A recent publication by the Radiological Society of North America found that specific fast-paced video games could be used to strengthen and ultimately repair the neural pathways of people suffering from M.S. (Multiple Sclerosis). It was also seen to improve Thalamic function, to reduce symptomatic weakness, muscle stiffness and difficulty thinking in patients suffering from this disease.
The improved neuro-plasticity effect that causes this increased connectivity in the brain indicates that video games are a useful tool in aiding cognitive rehabilitation for people with neurological problems.
Cognitive benefits go beyond taking a cup of tea and using your phone at the same time, as mentioned earlier, the parameters are a bit more complex. Here we are talking about tracking multiple objects simultaneously, instinctive visual-motor coordination, how quickly you react and execute certain functions all blend together as the ultimate test to your adaptability.

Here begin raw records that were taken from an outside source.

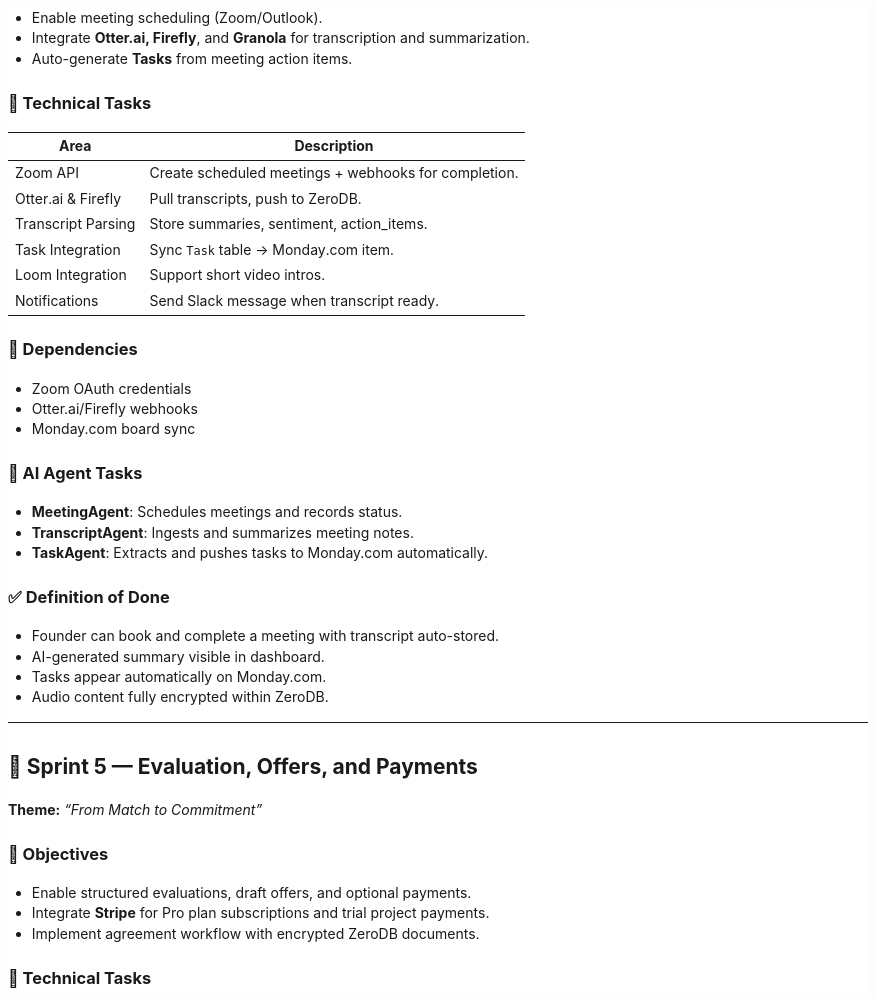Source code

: * Enable meeting scheduling (Zoom/Outlook).
* Integrate **Otter.ai, Firefly**, and **Granola** for transcription and summarization.
* Auto-generate **Tasks** from meeting action items.

### 🧱 Technical Tasks

| Area               | Description                                          |
| ------------------ | ---------------------------------------------------- |
| Zoom API           | Create scheduled meetings + webhooks for completion. |
| Otter.ai & Firefly | Pull transcripts, push to ZeroDB.                    |
| Transcript Parsing | Store summaries, sentiment, action_items.            |
| Task Integration   | Sync `Task` table → Monday.com item.                 |
| Loom Integration   | Support short video intros.                          |
| Notifications      | Send Slack message when transcript ready.            |

### 🔄 Dependencies

* Zoom OAuth credentials
* Otter.ai/Firefly webhooks
* Monday.com board sync

### 🧠 AI Agent Tasks

* **MeetingAgent**: Schedules meetings and records status.
* **TranscriptAgent**: Ingests and summarizes meeting notes.
* **TaskAgent**: Extracts and pushes tasks to Monday.com automatically.

### ✅ Definition of Done

* Founder can book and complete a meeting with transcript auto-stored.
* AI-generated summary visible in dashboard.
* Tasks appear automatically on Monday.com.
* Audio content fully encrypted within ZeroDB.

---

## 🧩 Sprint 5 — Evaluation, Offers, and Payments

**Theme:** *“From Match to Commitment”*

### 🎯 Objectives

* Enable structured evaluations, draft offers, and optional payments.
* Integrate **Stripe** for Pro plan subscriptions and trial project payments.
* Implement agreement workflow with encrypted ZeroDB documents.

### 🧱 Technical Tasks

Take a first-person shooter game like COD or PUBG, where you have to be constantly aware of your environment, where life and death depend on your ability to eliminate several targets simultaneously and make split-second decisions. This is all testament to how video games improve mental flexibility, as well as how well you process visual and audio demands.
Focus/Attention Capacity/Visual Selectivity
These three aspects are based on two separate research findings, the first was carried out by the Department of Brain and Cognitive Sciences at the University of Rochester. The other by the University of Arkansas. Both findings, despite being 8 years apart, indicated that pro gamers had more brain activity, better focus, and better visual selectivity in the sense that they took a second to process before making any sudden moves. They also indicated that even a short period of intense gaming improved attention capacity substantially!

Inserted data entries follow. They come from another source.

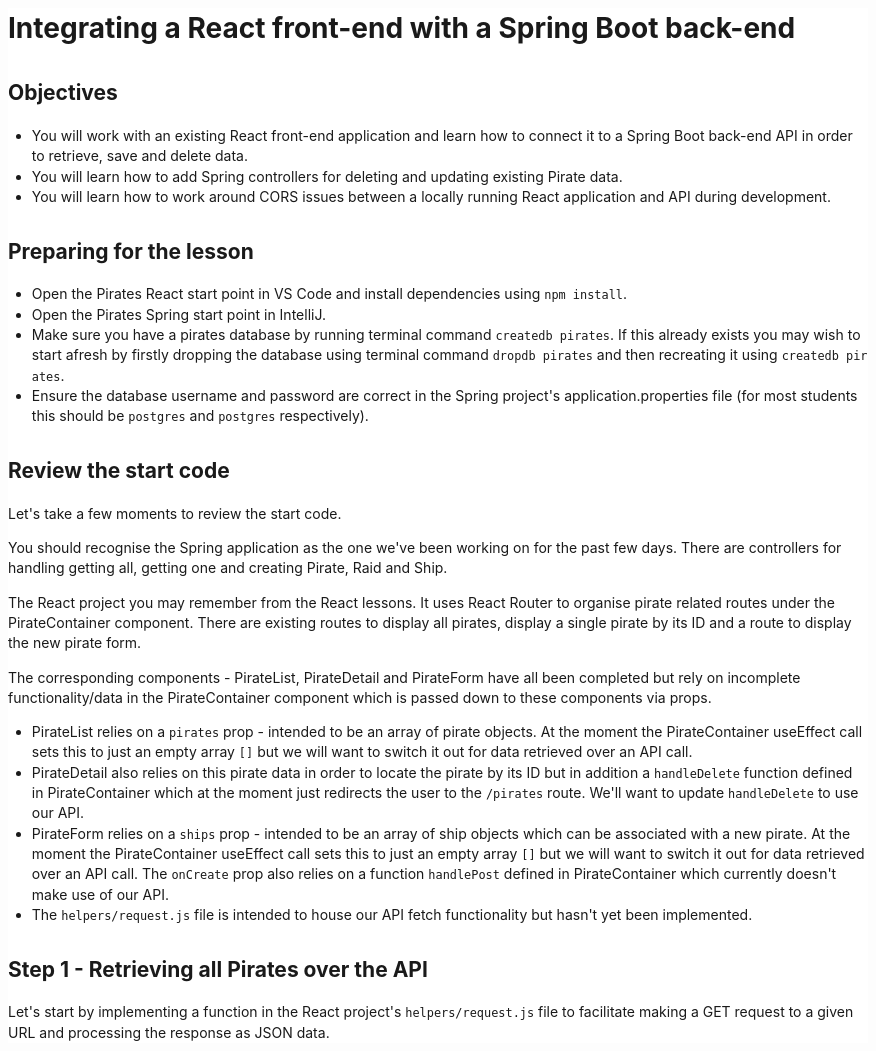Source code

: # Integrating a React front-end with a Spring Boot back-end

## Objectives
- You will work with an existing React front-end application and learn how to connect it to a Spring Boot back-end API in order to retrieve, save and delete data. 
- You will learn how to add Spring controllers for deleting and updating existing Pirate data.
- You will learn how to work around CORS issues between a locally running React application and API during development.

## Preparing for the lesson
- Open the Pirates React start point in VS Code and install dependencies using `npm install`.
- Open the Pirates Spring start point in IntelliJ.
- Make sure you have a pirates database by running terminal command `createdb pirates`. If this already exists you may wish to start afresh by firstly dropping the database using terminal command `dropdb pirates` and then recreating it using `createdb pirates`.
- Ensure the database username and password are correct in the Spring project's application.properties file (for most students this should be `postgres` and `postgres` respectively).

## Review the start code
Let's take a few moments to review the start code. 

You should recognise the Spring application as the one we've been working on for the past few days. There are controllers for handling getting all, getting one and creating Pirate, Raid and Ship.

The React project you may remember from the React lessons. It uses React Router to organise pirate related routes under the PirateContainer component. There are existing routes to display all pirates, display a single pirate by its ID and a route to display the new pirate form.

The corresponding components - PirateList, PirateDetail and PirateForm have all been completed but rely on incomplete functionality/data in the PirateContainer component which is passed down to these components via props.

- PirateList relies on a `pirates` prop - intended to be an array of pirate objects. At the moment the PirateContainer useEffect call sets this to just an empty array `[]` but we will want to switch it out for data retrieved over an API call.
- PirateDetail also relies on this pirate data in order to locate the pirate by its ID but in addition a `handleDelete` function defined in PirateContainer which at the moment just redirects the user to the `/pirates` route. We'll want to update `handleDelete` to use our API.
- PirateForm relies on a `ships` prop - intended to be an array of ship objects which can be associated with a new pirate. At the moment the PirateContainer useEffect call sets this to just an empty array `[]` but we will want to switch it out for data retrieved over an API call. The `onCreate` prop also relies on a function `handlePost` defined in PirateContainer which currently doesn't make use of our API.
- The `helpers/request.js` file is intended to house our API fetch functionality but hasn't yet been implemented. 

## Step 1 - Retrieving all Pirates over the API
Let's start by implementing a function in the React project's `helpers/request.js` file to facilitate making a GET request to a given URL and processing the response as JSON data.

When these findings were relayed to other tasks in real life, it was found that there was a trickle-down effect in terms of accuracy and reaction time in other activities that were closely related to the video games.
Accelerated Learning Curve
Lastly, it is also clear that playing fast-paced video games improves your ability to grasp and interpret concepts at a much quicker rate compared to other people without similar experiences. Perceptual learning tasks are performed much faster, adaptation to your surroundings is more seamless, and mental exercises produce more accurate results.
Fast paced video games change how your brain processes complex scenarios, they help you to think fast and react more appropriately, and they prevent impulsive, knee-jerk reactions and help you to know when and how to react.
Daphne Bavalier, a professor at the University of Rochester also emphasized that fast-paced video games are the best way to condition the brain to retain information, to improve attention and to complete cognitive exercises much faster and more efficiently.
Although research has made significant strides in proving the cognitive benefits of video games, there is still one significant drawback. The effects are still mostly short term. There is no direct correlation between 10 years of playing God of War with 10 years of improved cognitive function. This is a conclusion that will take a lot longer to prove.